La Bolivie traverse un moment politique crucial. Le premier tour des élections présidentielles marque un tournant historique. Après vingt ans de pouvoir, la gauche cède du terrain. Deux candidats de droite s’affronteront, promettant de redessiner l’avenir économique de ce pays andin de 11,3 millions d’habitants.
⚡ Pas assez de temps ? Un résumé vite fait !
- 🗳️ Le sénateur Rodrigo Paz a créé la surprise, arrivant en tête contre toute attente.
- 📉 Le Mouvement vers le socialisme (MAS) a subi une déroute électorale historique.
- 🤝 Le second tour opposera deux figures de droite, marquant un virage idéologique.
- 💸 Le futur président devra gérer une crise économique et des réformes impopulaires.
La surprise Rodrigo Paz
Le candidat de centre-droit, Rodrigo Paz, a déjoué tous les pronostics. Aucun sondage ne prévoyait sa qualification pour le second tour. Pourtant, ce sénateur chrétien-démocrate de 57 ans est arrivé en tête. Il a recueilli 32,1% des voix selon un premier décompte officiel.
Il devance ainsi un favori, l’ancien président de droite Jorge « Tuto » Quiroga, qui a obtenu 26,8%. Son discours est perçu comme plus modéré. Il répond à une forte demande de renouvellement politique.
« Il ne représente ni les grandes entreprises, ni les libéraux radicaux. Il incarne le citoyen ordinaire », analyse le sociologue Renzo Abruzzese sur la chaîne Red Uno.

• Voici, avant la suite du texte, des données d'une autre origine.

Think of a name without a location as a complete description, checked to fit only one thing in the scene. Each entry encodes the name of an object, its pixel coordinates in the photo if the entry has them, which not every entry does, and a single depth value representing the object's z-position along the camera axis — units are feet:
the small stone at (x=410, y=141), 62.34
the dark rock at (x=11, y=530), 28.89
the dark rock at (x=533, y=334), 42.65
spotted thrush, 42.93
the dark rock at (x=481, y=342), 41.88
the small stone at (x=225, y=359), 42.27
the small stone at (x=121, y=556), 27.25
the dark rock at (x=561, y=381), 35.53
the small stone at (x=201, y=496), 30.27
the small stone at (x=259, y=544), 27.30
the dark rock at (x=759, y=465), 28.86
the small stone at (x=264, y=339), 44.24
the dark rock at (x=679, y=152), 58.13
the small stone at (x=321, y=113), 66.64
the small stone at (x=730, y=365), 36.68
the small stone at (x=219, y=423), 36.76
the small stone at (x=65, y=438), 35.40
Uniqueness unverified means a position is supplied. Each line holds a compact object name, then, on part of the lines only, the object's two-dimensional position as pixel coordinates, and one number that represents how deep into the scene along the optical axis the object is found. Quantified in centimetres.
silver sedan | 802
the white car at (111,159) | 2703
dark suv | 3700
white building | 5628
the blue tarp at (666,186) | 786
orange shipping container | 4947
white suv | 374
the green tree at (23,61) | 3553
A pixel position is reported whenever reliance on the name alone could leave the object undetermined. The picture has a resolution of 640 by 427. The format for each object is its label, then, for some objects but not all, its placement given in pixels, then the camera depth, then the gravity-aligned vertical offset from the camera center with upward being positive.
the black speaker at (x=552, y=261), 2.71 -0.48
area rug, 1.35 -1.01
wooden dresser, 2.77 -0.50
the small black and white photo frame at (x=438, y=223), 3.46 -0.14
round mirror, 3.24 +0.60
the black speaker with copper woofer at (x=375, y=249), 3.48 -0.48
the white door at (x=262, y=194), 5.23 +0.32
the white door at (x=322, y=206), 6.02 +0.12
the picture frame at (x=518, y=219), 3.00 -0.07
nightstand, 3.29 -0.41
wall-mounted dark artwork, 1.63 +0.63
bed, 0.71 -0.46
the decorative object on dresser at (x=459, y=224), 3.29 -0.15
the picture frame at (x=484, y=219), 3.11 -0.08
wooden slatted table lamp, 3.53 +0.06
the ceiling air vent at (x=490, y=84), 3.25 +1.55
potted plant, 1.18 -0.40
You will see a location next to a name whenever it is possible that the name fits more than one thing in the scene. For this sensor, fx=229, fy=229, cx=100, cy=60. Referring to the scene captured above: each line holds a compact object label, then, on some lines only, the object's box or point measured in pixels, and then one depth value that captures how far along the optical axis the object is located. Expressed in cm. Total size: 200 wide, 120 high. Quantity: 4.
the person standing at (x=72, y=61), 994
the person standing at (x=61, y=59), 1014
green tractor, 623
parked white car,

Loin d’être un novice, Rodrigo Paz possède une solide trajectoire politique. Il fut conseiller municipal, maire, puis sénateur de Tarija, sa région natale. Son projet de « capitalisme pour tous » a séduit un électorat de gauche désabusé.
Le naufrage de la gauche
L’inaction du gouvernement face à une crise économique a épuisé la patience populaire. Le pays fait face à une pénurie de devises étrangères et de carburant. L’inflation annuelle frôle les 25%, observe le politologue Daniel Valverde pour l’AFP.
Le gouvernement du président sortant Luis Arce a puisé dans les réserves de dollars. Ces fonds ont servi à maintenir un coûteux système de subventions aux carburants. De plus, une lutte de pouvoir interne a affaibli le parti. L’ancien président Evo Morales (2006-2019) et son successeur se sont affrontés pour le contrôle du Mouvement vers le socialisme (MAS).
Résultat, la gauche est sortie exsangue du premier tour. Eduardo del Castillo, le candidat du MAS, n’a obtenu que 3,1% des voix. Le président du Sénat, Andronico Rodriguez, a recueilli 8,2%.
Selon Gustavo Flores-Macias, chercheur à l’université américaine de Cornell, la gauche doit mener une « profonde introspection » pour mesurer « les terribles dommages infligés à ses chances de gagner, mais aussi à la crédibilité du gouvernement Arce ».
Un duel à droite inédit
Rodrigo Paz et Jorge Quiroga partagent plusieurs mesures communes. Ils proposent la fin des subventions aux carburants. Ils prônent une réduction de la pression fiscale. Ils souhaitent aussi une rupture avec le modèle étatiste.
Cependant, leurs styles de campagne ont fortement divergé. Paz « n’a pas perdu de temps ni d’énergie à dénigrer, insulter ou rabaisser » quiconque dans les débats, souligne Daniel Valverde. Quiroga, à l’inverse, s’est illustré par des passes d’armes virulentes. Il a notamment ciblé l’influent homme d’affaires Samuel Doria Medina, longtemps perçu comme son principal rival.
Quel que soit le vainqueur le 19 octobre, il devra gouverner avec un Parlement dominé par la droite. Néanmoins, il ne disposera pas d’une majorité claire. Cette « fragmentation compliquera la tâche du futur président », prévient Gustavo Flores-Macias.
Le coût des réformes à venir
Le prochain président sera confronté à un défi majeur. Il devra appliquer les coupes budgétaires promises. Cela s’annonce difficile dans un pays habitué aux subventions et programmes sociaux. La population dépend largement de ces aides.
« Supprimer les aides, réparer les déséquilibres… tout cela est facile à promettre », analyse le chercheur de l’université Cornell. « Mais la vraie difficulté, pour l’un comme pour l’autre candidat, sera de le faire sans frapper de plein fouet la population. »
Selon lui, la volonté de changement exprimée dans les urnes pourrait offrir une courte période de grâce. Cela permettrait au futur chef de l’État d’introduire des mesures d’austérité graduelles. Il pourrait ensuite imposer des réformes plus profondes.